In unseren Ausbildungsgruppen (derzeit etwa 45 aktive Mitglieder), werden
die Mantren, die Zaubersprüche, die Arbeit des Stabes und die des Schwertes, das Obeah und das Wanga gelehrt und gelernt.
Im Laufe der Jahre lassen wir uns immer wieder neue Masken einfallen, mit
denen wir uns präsentieren. Abgetragene, bzw. abgelegte Masken sind
HEXENMACHT, CHURCH OF SATAN u.a.. Diese haben uns viel Spass gebracht und die Möglichkeit gegeben, menschliche Natur noch intensiver zu studieren.
Einen Tabubruch magisch zu utilisieren, ist eine unserer Techniken. Jedes
erreichbare magische System, egal aus welcher Zeit, egal aus welchem Raum entstammend ist uns gelegen. Dadurch hatten wir die Gelegenheit, Magick zu modellieren. Herausgekommen ist eine Magick, reinster thelemitischer Färbung.
Wir verbreiten die Religion des Neuen Aeon. Dazu dient unser erster
Schritt, wir assimilieren die Religionen des Alten Aeon. (Ein Blick in die
Geschichte lehrt, dass dies der erfolgreiche Weg war, eine neue Religion zu
verbreiten.) Wie assimiliert man das Alte? Wir setzen uns auf den Thron der
Gegenspieler der Götter des alten Aeons. Damit haben wir das "Alte" im
"Sack". Dann kann die Reise beginnen. Den Gesetzen des kollektiven
Unbewussten haben wir mit Schritt Nr. 1 Genüge getan. Dekonditionierung ist zunächst nur eine Umdeutung der alten Prägung! Sonst wird man sie nicht los!
"Berühmt-berüchtigt" ist unsere magisch-rituelle Gruppenarbeit. Besonders
in der Erinnerung verbleiben bei vielen Teilnehmern/innen physikalische
Phänomene wie etwa: Stromausfall im gesamten Stadtteil währende der ersten Phase des LaVey´schen Rituals der elektrischen Vorspiele oder Spukphänomene allererster Güte während eines Johannisrituals. Diese Effekte betrachten wir als spassbringende, kleine Kindereien chaotischer psychischer Energien. Wichtig ist uns bei alledem der dekonditionierende Effekt auf die Psyche und den Körper der Teilnehmer/innen.
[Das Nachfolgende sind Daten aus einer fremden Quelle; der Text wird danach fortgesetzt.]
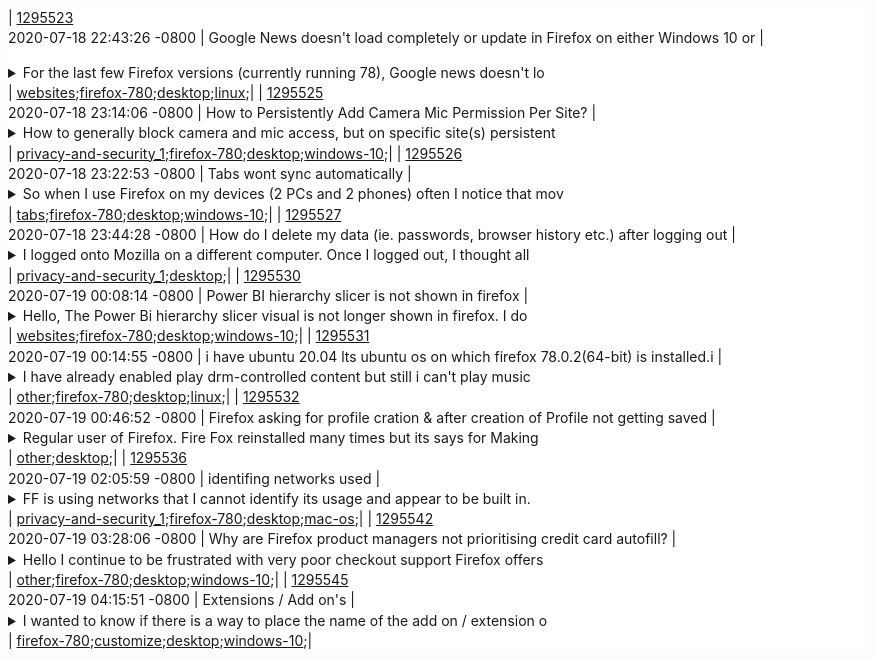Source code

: | [1295523](https://support.mozilla.org/questions/1295523)<br>2020-07-18 22:43:26 -0800 | Google News doesn't load completely or update in Firefox on either Windows 10 or |<details><summary>For the last few Firefox versions (currently running 78), Google news doesn't lo</summary></details> | [websites](https://support.mozilla.org/en-US/questions/firefox?tagged=websites);[firefox-780](https://support.mozilla.org/en-US/questions/firefox?tagged=firefox-780);[desktop](https://support.mozilla.org/en-US/questions/firefox?tagged=desktop);[linux](https://support.mozilla.org/en-US/questions/firefox?tagged=linux);|
| [1295525](https://support.mozilla.org/questions/1295525)<br>2020-07-18 23:14:06 -0800 | How to Persistently Add Camera Mic Permission Per Site? |<details><summary>How to generally block camera and mic access, but on specific site(s) persistent</summary></details> | [privacy-and-security_1](https://support.mozilla.org/en-US/questions/firefox?tagged=privacy-and-security_1);[firefox-780](https://support.mozilla.org/en-US/questions/firefox?tagged=firefox-780);[desktop](https://support.mozilla.org/en-US/questions/firefox?tagged=desktop);[windows-10](https://support.mozilla.org/en-US/questions/firefox?tagged=windows-10);|
| [1295526](https://support.mozilla.org/questions/1295526)<br>2020-07-18 23:22:53 -0800 | Tabs wont sync automatically |<details><summary>So when I use Firefox on my devices (2 PCs and 2 phones) often I notice that mov</summary></details> | [tabs](https://support.mozilla.org/en-US/questions/firefox?tagged=tabs);[firefox-780](https://support.mozilla.org/en-US/questions/firefox?tagged=firefox-780);[desktop](https://support.mozilla.org/en-US/questions/firefox?tagged=desktop);[windows-10](https://support.mozilla.org/en-US/questions/firefox?tagged=windows-10);|
| [1295527](https://support.mozilla.org/questions/1295527)<br>2020-07-18 23:44:28 -0800 | How do I delete my data (ie. passwords, browser history etc.) after logging out  |<details><summary>I logged onto Mozilla on a different computer. Once I logged out, I thought all </summary></details> | [privacy-and-security_1](https://support.mozilla.org/en-US/questions/firefox?tagged=privacy-and-security_1);[desktop](https://support.mozilla.org/en-US/questions/firefox?tagged=desktop);|
| [1295530](https://support.mozilla.org/questions/1295530)<br>2020-07-19 00:08:14 -0800 | Power BI hierarchy slicer is not shown in firefox |<details><summary>Hello, The Power Bi hierarchy slicer visual is not longer shown in firefox. I do</summary></details> | [websites](https://support.mozilla.org/en-US/questions/firefox?tagged=websites);[firefox-780](https://support.mozilla.org/en-US/questions/firefox?tagged=firefox-780);[desktop](https://support.mozilla.org/en-US/questions/firefox?tagged=desktop);[windows-10](https://support.mozilla.org/en-US/questions/firefox?tagged=windows-10);|
| [1295531](https://support.mozilla.org/questions/1295531)<br>2020-07-19 00:14:55 -0800 | i have ubuntu 20.04 lts ubuntu os on which firefox 78.0.2(64-bit) is installed.i |<details><summary>I have already enabled play drm-controlled content but still i can't play music </summary></details> | [other](https://support.mozilla.org/en-US/questions/firefox?tagged=other);[firefox-780](https://support.mozilla.org/en-US/questions/firefox?tagged=firefox-780);[desktop](https://support.mozilla.org/en-US/questions/firefox?tagged=desktop);[linux](https://support.mozilla.org/en-US/questions/firefox?tagged=linux);|
| [1295532](https://support.mozilla.org/questions/1295532)<br>2020-07-19 00:46:52 -0800 | Firefox asking for profile cration & after creation of Profile not getting saved |<details><summary>Regular user of Firefox. Fire Fox reinstalled many times but its says for Making</summary></details> | [other](https://support.mozilla.org/en-US/questions/firefox?tagged=other);[desktop](https://support.mozilla.org/en-US/questions/firefox?tagged=desktop);|
| [1295536](https://support.mozilla.org/questions/1295536)<br>2020-07-19 02:05:59 -0800 | identifing networks used |<details><summary>FF is using networks that I cannot identify its usage and appear to be built in.</summary></details> | [privacy-and-security_1](https://support.mozilla.org/en-US/questions/firefox?tagged=privacy-and-security_1);[firefox-780](https://support.mozilla.org/en-US/questions/firefox?tagged=firefox-780);[desktop](https://support.mozilla.org/en-US/questions/firefox?tagged=desktop);[mac-os](https://support.mozilla.org/en-US/questions/firefox?tagged=mac-os);|
| [1295542](https://support.mozilla.org/questions/1295542)<br>2020-07-19 03:28:06 -0800 | Why are Firefox product managers not prioritising credit card autofill? |<details><summary>Hello I continue to be frustrated with very poor checkout support Firefox offers</summary></details> | [other](https://support.mozilla.org/en-US/questions/firefox?tagged=other);[firefox-780](https://support.mozilla.org/en-US/questions/firefox?tagged=firefox-780);[desktop](https://support.mozilla.org/en-US/questions/firefox?tagged=desktop);[windows-10](https://support.mozilla.org/en-US/questions/firefox?tagged=windows-10);|
| [1295545](https://support.mozilla.org/questions/1295545)<br>2020-07-19 04:15:51 -0800 | Extensions / Add on's |<details><summary>I wanted to know if there is a way to place the name of the add on / extension o</summary></details> | [firefox-780](https://support.mozilla.org/en-US/questions/firefox?tagged=firefox-780);[customize](https://support.mozilla.org/en-US/questions/firefox?tagged=customize);[desktop](https://support.mozilla.org/en-US/questions/firefox?tagged=desktop);[windows-10](https://support.mozilla.org/en-US/questions/firefox?tagged=windows-10);|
Unterricht findet im 2-wöchentlichen Turnus seit gut 6 Jahren statt. Unser
"Übungsbuch" umfasst etwa 1.800 Techniken der Magick.
Zwei Hexenzirkel, geleitet von Priesterinnen unseres Kultes, arbeiten
sehr erfolgreich seit einigen Jahren. Unsere "berühmten" Neumondrituale
finden vorwiegend im Stuttgarter Tempel statt.
Wir selbst begreifen uns als Thelemiten. Unsere diversen
Erscheinungsbilder sind Ausdruck unseres Bedürfnisses nach Spass, Spiel,
Kreativität, Forschung und Magick. Unser Ziel: Das Licht der Sterne in die
Herzen der Menschen bringen, sie zu ihrer wahren Sternnatur erwachen zu
lassen.
Kurz zum Namen unserer Gruppe F.O.N.. Welch ein Widerspruch, eine
Bruderschaft für eine Göttin. Nimmt man den Namen unserer Herrin des Himmels als der französischen Sprach entstammend, wird die Bruderschaft der Nacht daraus.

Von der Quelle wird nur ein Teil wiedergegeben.